The protests broke out after 1000 Christians, mainly so called Zabaleen (families who make a living collecting garbage)  held a demonstration in the Zarayeb district to voice their anger over the burning of a Coptic church (Knissa Shuhadain, Two Martyrs Church) in the town of Atfeeh in Helwan in south Cairo last Friday. The Coptic protesters blocked the Autostrad highway leading to Muqattam for two hours. The protesters clashed with residents from the neighbouring Ayisha suburb.
Protester holds flyer with picture of Camilia Shehata
Around 4pm a group of Salafists headed to the area to demand the release of Wefaa Constantine and Camilia Shehata, two Coptic women who have allegedly converted to Islam. The story is that they are held against their wishes in a Coptic convent, which the Copts deny. 
The Salafists, who wish to return to a more Islamic state, also demanded that Article 2 of the Egyptian constitution, which stipulates that Islam is the religion of the state and sharia (Islamic law) is the principle source of jurisprudence not be amended. Clashes broke out and, according to a security source, the two groups threw stones and Molotov cocktails at each other.
 The demonstration by the Zabalin was held independenly from the demonstration that Copts are holding since Sunday at the Television building in Maspero in Cairo to protest the burning of the church in Atfeeh. Some Muslims also joined this crowd of about 1000 people.
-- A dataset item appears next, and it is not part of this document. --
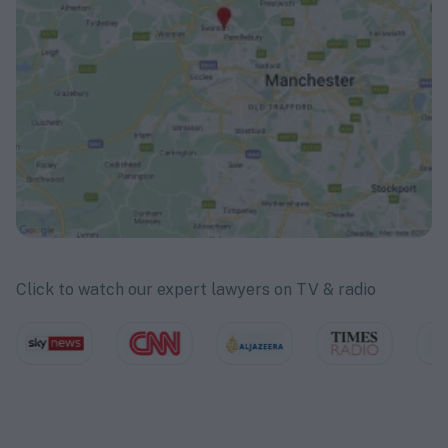
Click to watch our expert lawyers on TV & radio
Witnesses and a security source said the church in Helwan was torched after a row sparked by a relationship between a Christian man and a Muslim woman. Such interfaith relationships often cause tensions in Egypt. The Islam, the religion of the majority does not allow marriages between Coptic men and Muslim women, unless the man in question converts to Islam. Members of the woman's Muslim family clashed among themselves over the affair and two Muslim men were killed. Muslims from the woman's village then burned the church on Saturday, witnesses said.
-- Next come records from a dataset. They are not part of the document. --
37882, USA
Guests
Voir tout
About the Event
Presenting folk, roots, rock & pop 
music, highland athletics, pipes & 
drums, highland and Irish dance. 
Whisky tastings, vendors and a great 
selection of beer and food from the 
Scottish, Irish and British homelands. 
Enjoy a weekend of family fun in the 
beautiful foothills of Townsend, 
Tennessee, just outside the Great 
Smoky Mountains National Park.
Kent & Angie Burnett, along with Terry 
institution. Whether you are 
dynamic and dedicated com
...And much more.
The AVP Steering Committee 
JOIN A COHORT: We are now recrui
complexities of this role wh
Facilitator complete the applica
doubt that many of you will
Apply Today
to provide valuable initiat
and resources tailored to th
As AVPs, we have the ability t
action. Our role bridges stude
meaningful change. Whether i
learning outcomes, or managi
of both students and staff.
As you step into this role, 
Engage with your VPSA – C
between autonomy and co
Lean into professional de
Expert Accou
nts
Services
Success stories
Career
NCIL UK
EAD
The clash is a serious  challenge to the army's ability to maintain order in an Egypt that in many ways is in a state of revolutionary transition. One other - no less serious  - challenge is what was uncovered after people entered the deserted building of the hated State Ecjurity Service  in Cairo (and also other places), after a lorry was discoverd full of shredded and destroyed files from the archives near the State Security hadquarters in Nasr City.
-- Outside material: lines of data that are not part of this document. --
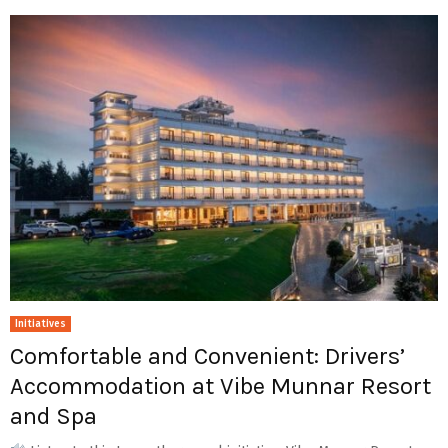
Initiatives
Comfortable and Convenient: Drivers’
Accommodation at Vibe Munnar Resort
and Spa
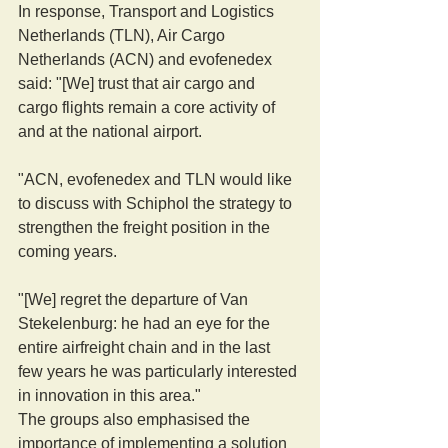
In response, Transport and Logistics 
Netherlands (TLN), Air Cargo 
Netherlands (ACN) and evofenedex 
said: "[We] trust that air cargo and 
cargo flights remain a core activity of 
and at the national airport.
"ACN, evofenedex and TLN would like 
to discuss with Schiphol the strategy to 
strengthen the freight position in the 
coming years.
"[We] regret the departure of Van 
Stekelenburg: he had an eye for the 
entire airfreight chain and in the last 
few years he was particularly interested 
in innovation in this area."
The groups also emphasised the 
importance of implementing a solution 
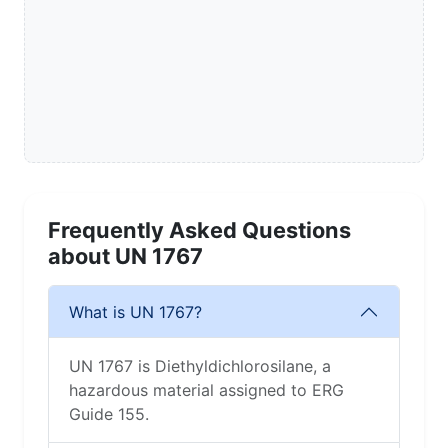
Frequently Asked Questions
about UN 1767
What is UN 1767?
UN 1767 is Diethyldichlorosilane, a
hazardous material assigned to ERG
Guide 155.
People trying to enter the State Security building
Shredded State Security files
Personal Files of the SSS
 What was found, apart from enormous amounts of shredded paper (see the picture) and the discovery that the minister of the interior had his own luxurious quarters inside the building (see the video at the bottom of this post) were torture chambers and an amount of personal files that went beyond anybody's wildest imagination, only to be compared to Stasi-practices in the former GDR of East Germany. The Egyptian military will have to deal with this heritage. So far they took charge of the findings and arrested 47 SS-people on charges that they destroyed files. They will have to decide, however,  whether to disband the service altogether and found a new one or not, and how to deal with its employees 
Others have already written good stories about the significance of what has been found. Reuters wrote this report, blogger and researcher Sarah Carr gave a beautiful impression here, and Issander al Amrani (Arabist) wrote in a column that the magnitude of the repression may ask for the installation of a South-African style Truth and Reconciliation commission.  
We knew of course about this institution and the way how it dealt with (and sometimes literary butchered) opposition that was seen as as serious threat to the regime like the islamists. One of the last times we saw a glimpse of how it used to act was on this 'Black Wednesday' during the days of protest at Tahrir Square. The last word about the SSS has not been spoken yet, so much is clear.